Od pewnego czasu odważyłam się na krok do przodu i dziarsko zaczęłam rozglądać się po asortymencie perfumerii. Sephory i Douglasy, strzeżcie się, nadchodzę ;). Co prawda zakupy w tych przybytkach są dość irytujące - przestaję wyrabiać na zakrętach, bo zza każdego wyskakuje ktoś, kto koniecznie chce mi pomóc (może dlatego, że wyglądam na taką niemotę :D). Z tego względu zwykle upatruję sobie coś w sieci, a w sklepie szybko pędzę z tym do kasy. Nie inaczej było z tym pudrem; zobaczyłam go w sieci i poleciałam do sklepu po swój egzemplarz.

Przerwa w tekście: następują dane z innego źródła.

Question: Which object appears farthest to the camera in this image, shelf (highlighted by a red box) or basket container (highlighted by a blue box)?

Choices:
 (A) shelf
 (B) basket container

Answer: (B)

Opakowanie nie należy do jakoś szczególnie wymyślnych. Prosta plastikowa puderniczka, bez atrakcji w postaci lusterka czy aplikatora. Minimalistycznie.
Puder jest bardzo drobno zmielony i ma jedwabistą konsystencję. Bardzo łatwo przyczepia się do skóry, gąbeczki, czy pędzla. Nie radzę kręcić w nim młynków, pył gwarantowany.

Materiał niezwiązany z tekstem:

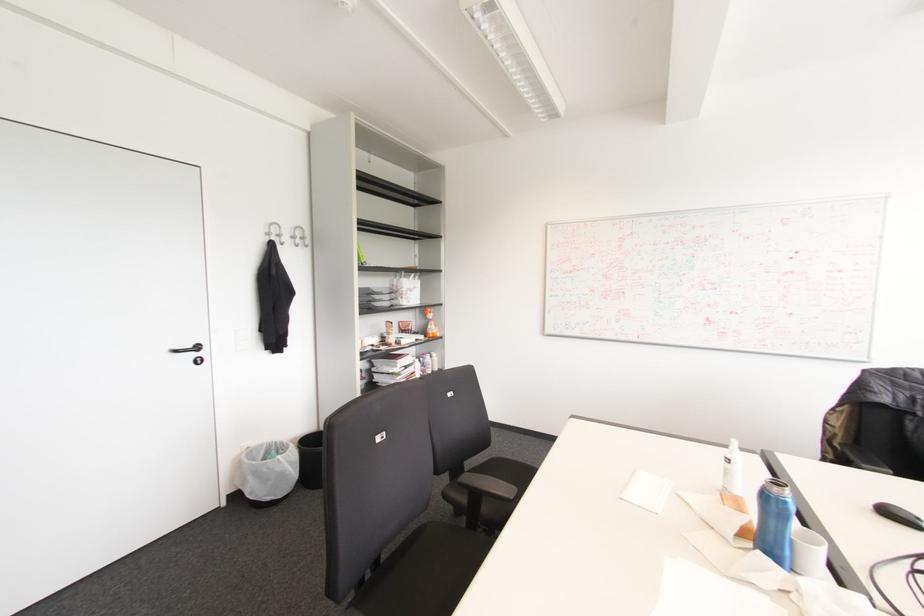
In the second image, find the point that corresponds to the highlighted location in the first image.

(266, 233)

W ofercie dostępny jest tylko jeden odcień, czyli biały. Na szczęście śnieg jest w opakowaniu, a na twarzy po ok. 10 minutach stapia się ze skórą.
Przechodzimy do najważniejszego, czyli działania. Gdy kupowałam ten produkt, na KWC widniała jedna recenzja. Niedługo potem została dodana druga. I szlag mnie trafił. Obie panie oceniły produkt na maksymalną ilość gwiazdek, bo nałożony na inny puder zmatowił na 2 godziny. To tak jakby stwierdzić, że balsam w połączeniu z innym znakomicie regeneruje skórę. Taka ocena w żadnym stopniu nie jest miarodajna i, co gorsza, wprowadza w błąd. Panie wystawiły mu 5, ja dam 3. Bo to przeciętny puder. Producent obiecuje działanie matujące i puder faktycznie takie wykazuje. Przez jakieś 1,5 godziny. To jakaś kpina.
Poza matowieniem, Sephora miała być fotoszopem w pudrze. Tak, kosmetyk naprawdę sprawia, że pory są mniej widoczne i nie podkreśla zmarszczek, dlatego nadaje się do utrwalania korektora pod oczy. Niestety, na całej twarze wygląda dobrze przez tyle, ile matuje, czyli godzinę z okładem.
Jestem rozczarowana tym kosmetykiem. Za drogi i za słaby na całą twarz, znośny jedynie pod oczy.
Skład: Talc, Zinc Stearate, Dimethicone, Zea Mays Corn Starch, Silica, Phenyl Trimethicone, Polymethylsilsquioxane, Dimethicone/Vinyl Dimethicone Crosspolymer, Caprylyl Glycol, Synthetic Fluorphlogopite, Phenoxyethanol, Dimethiconol, Hexylene Glycol, Methicone, Ethylhexyl Palmitate, Isoceteth-10, Silica, Dimethyl Silyate, Butylene Glycol, Sodium Hyaluronate.